07 Fév TULIPES
Il semblerait que, périodiquement, « la peinture » demande à ceux qui la servent de se contenter, pour explorer ses possibilités, de programmes (relativement) simples. Ainsi, Vincent Gassin, ayant prévu d’occuper en entier un mur (disons blanc, pour faire vite), feint de laisser la couleur oeuvrer de son propre mouvement – comme si les coulures se substituaient à ce qu’aurait pu produire un dessin. Les flux chromatiques, sous le seul affect du poids du médium, se frôlent, s’entrecroisent, se recouvrent plus ou moins, se trouvent ponctuellement déviés par les infimes reliefs du support, et passent ainsi d’une pureté initiale à des mélanges impurs. La seule gravité définit les traînées et leur ampleur relative, les plages irisées, les nuances imprévisibles qui témoignent à leur manière du « laisser faire » décidé par le peintre, qui clôt son intervention en suggérant une évocation de (pourquoi pas ?) « tulipes ».

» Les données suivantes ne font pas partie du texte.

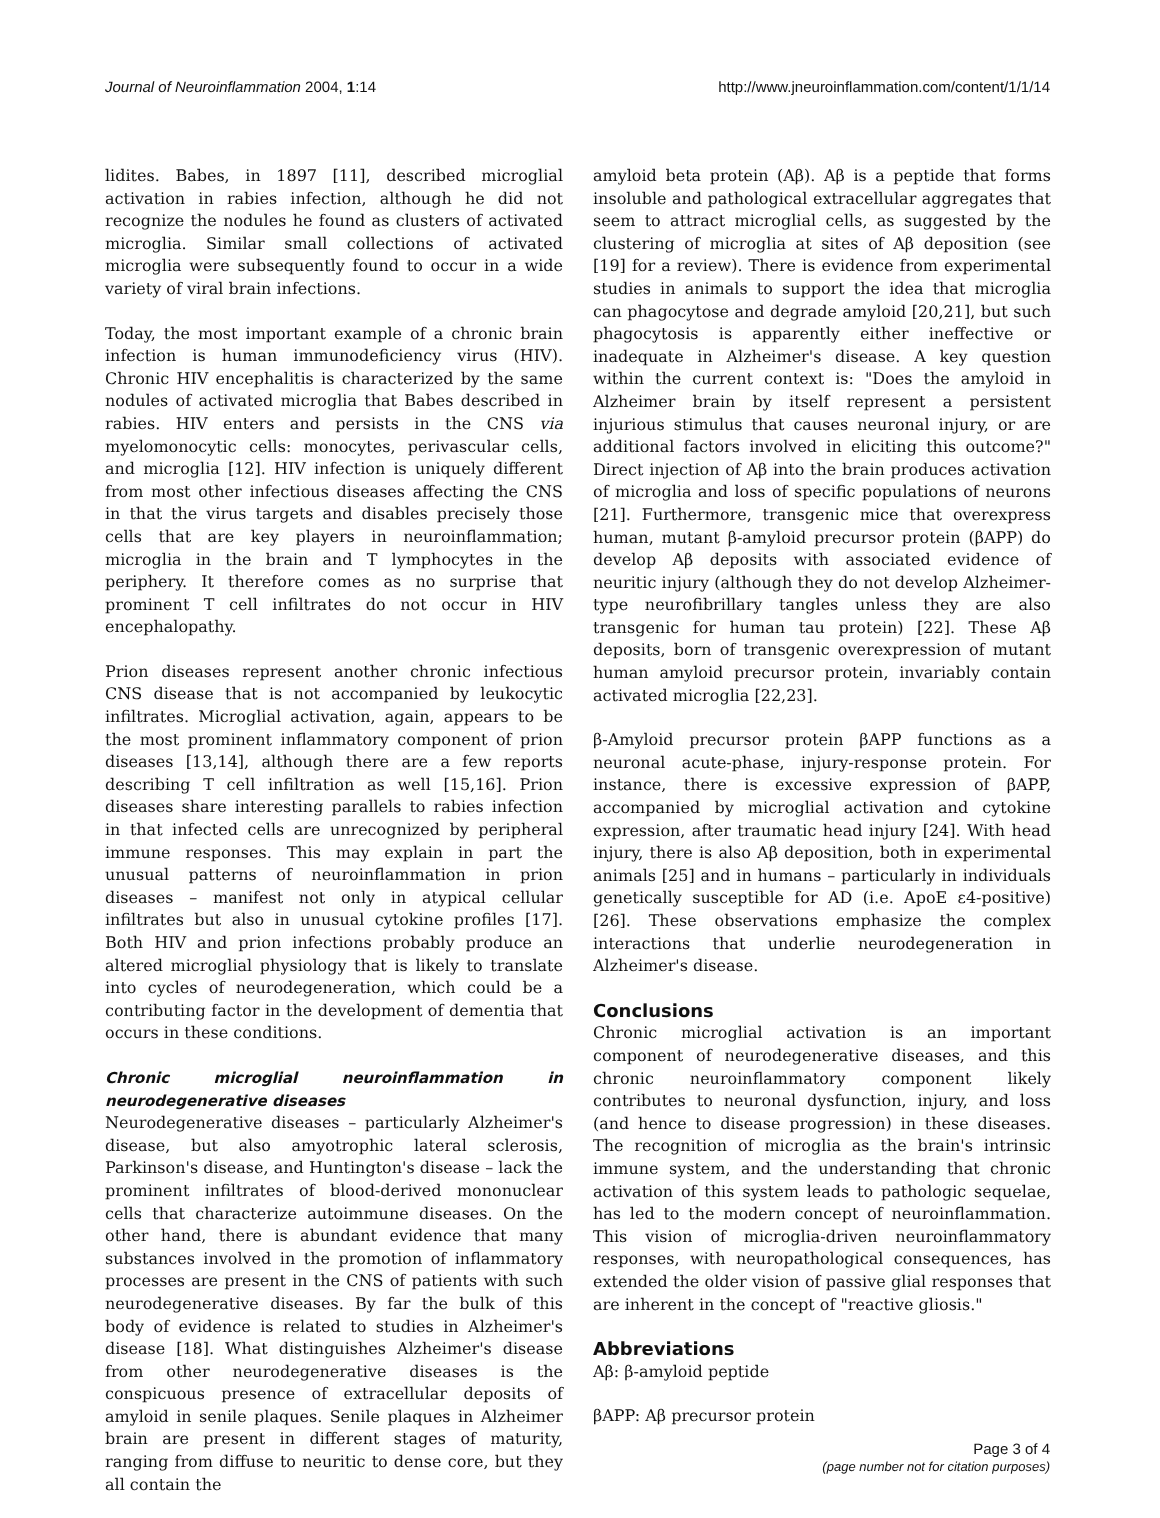Journal of Neuroinflammation 2004, 1:14 http://www.jneuroinflammation.com/content/1/1/14
lidites. Babes, in 1897 [11], described microglial activation in rabies infection, although he did not recognize the nodules he found as clusters of activated microglia. Similar small collections of activated microglia were subsequently found to occur in a wide variety of viral brain infections.
Today, the most important example of a chronic brain infection is human immunodeficiency virus (HIV). Chronic HIV encephalitis is characterized by the same nodules of activated microglia that Babes described in rabies. HIV enters and persists in the CNS via myelomonocytic cells: monocytes, perivascular cells, and microglia [12]. HIV infection is uniquely different from most other infectious diseases affecting the CNS in that the virus targets and disables precisely those cells that are key players in neuroinflammation; microglia in the brain and T lymphocytes in the periphery. It therefore comes as no surprise that prominent T cell infiltrates do not occur in HIV encephalopathy.
Prion diseases represent another chronic infectious CNS disease that is not accompanied by leukocytic infiltrates. Microglial activation, again, appears to be the most prominent inflammatory component of prion diseases [13,14], although there are a few reports describing T cell infiltration as well [15,16]. Prion diseases share interesting parallels to rabies infection in that infected cells are unrecognized by peripheral immune responses. This may explain in part the unusual patterns of neuroinflammation in prion diseases – manifest not only in atypical cellular infiltrates but also in unusual cytokine profiles [17]. Both HIV and prion infections probably produce an altered microglial physiology that is likely to translate into cycles of neurodegeneration, which could be a contributing factor in the development of dementia that occurs in these conditions.
Chronic microglial neuroinflammation in neurodegenerative diseases
Neurodegenerative diseases – particularly Alzheimer's disease, but also amyotrophic lateral sclerosis, Parkinson's disease, and Huntington's disease – lack the prominent infiltrates of blood-derived mononuclear cells that characterize autoimmune diseases. On the other hand, there is abundant evidence that many substances involved in the promotion of inflammatory processes are present in the CNS of patients with such neurodegenerative diseases. By far the bulk of this body of evidence is related to studies in Alzheimer's disease [18]. What distinguishes Alzheimer's disease from other neurodegenerative diseases is the conspicuous presence of extracellular deposits of amyloid in senile plaques. Senile plaques in Alzheimer brain are present in different stages of maturity, ranging from diffuse to neuritic to dense core, but they all contain the
amyloid beta protein (Aβ). Aβ is a peptide that forms insoluble and pathological extracellular aggregates that seem to attract microglial cells, as suggested by the clustering of microglia at sites of Aβ deposition (see [19] for a review). There is evidence from experimental studies in animals to support the idea that microglia can phagocytose and degrade amyloid [20,21], but such phagocytosis is apparently either ineffective or inadequate in Alzheimer's disease. A key question within the current context is: "Does the amyloid in Alzheimer brain by itself represent a persistent injurious stimulus that causes neuronal injury, or are additional factors involved in eliciting this outcome?" Direct injection of Aβ into the brain produces activation of microglia and loss of specific populations of neurons [21]. Furthermore, transgenic mice that overexpress human, mutant β-amyloid precursor protein (βAPP) do develop Aβ deposits with associated evidence of neuritic injury (although they do not develop Alzheimer-type neurofibrillary tangles unless they are also transgenic for human tau protein) [22]. These Aβ deposits, born of transgenic overexpression of mutant human amyloid precursor protein, invariably contain activated microglia [22,23].
β-Amyloid precursor protein βAPP functions as a neuronal acute-phase, injury-response protein. For instance, there is excessive expression of βAPP, accompanied by microglial activation and cytokine expression, after traumatic head injury [24]. With head injury, there is also Aβ deposition, both in experimental animals [25] and in humans – particularly in individuals genetically susceptible for AD (i.e. ApoE ε4-positive) [26]. These observations emphasize the complex interactions that underlie neurodegeneration in Alzheimer's disease.
Conclusions
Chronic microglial activation is an important component of neurodegenerative diseases, and this chronic neuroinflammatory component likely contributes to neuronal dysfunction, injury, and loss (and hence to disease progression) in these diseases. The recognition of microglia as the brain's intrinsic immune system, and the understanding that chronic activation of this system leads to pathologic sequelae, has led to the modern concept of neuroinflammation. This vision of microglia-driven neuroinflammatory responses, with neuropathological consequences, has extended the older vision of passive glial responses that are inherent in the concept of "reactive gliosis."
Abbreviations
Aβ: β-amyloid peptide
βAPP: Aβ precursor protein
Page 3 of 4
(page number not for citation purposes)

Dans cette installation de peinture, le support est à l’évidence transformé. Pas seulement parce que, pour le spectateur, il peut être difficile de choisir entre mouvement ascendant et chute des lignes ou bandes colorés (ce va-et-vient n’étant qu’un aspect d’un trouble visuel plus général), mais surtout parce que la réalité spatiale du mur s’efface derrière ce qu’il donne à voir : loin de rester inerte, la surface coopère à l’effusion picturale – au point qu’un retour à son état antérieur risque d’en révéler l’ordinaire vacuité.
Ce qui limitait fonctionnellement un espace et faisait obstacle au regard devient paradoxalement un facteur de visibilité : agir sur un mur avec la peinture, c’est, non le dissimuler, mais lui apporter une efficacité nouvelle, que l’on pourrait qualifier de poétique, si l’on entend dans l’adjectif la résonance d’un « faire » premier. « C’est poétiquement que l’homme habite la terre ». Rien ne prouve que Vincent Gassin ait eu en tête cette affirmation de Höderlin lorsqu’il a pensé son travail ; et il sait comme d’autres que la vie quotidienne (le social, l’économie, la mode …) nous somme de l’oublier. Mais il paraît heureusement s’obstiner à montrer comment la peinture participe à la définition toujours inachevée de ce que doit en effet être notre manière d’habiter le monde.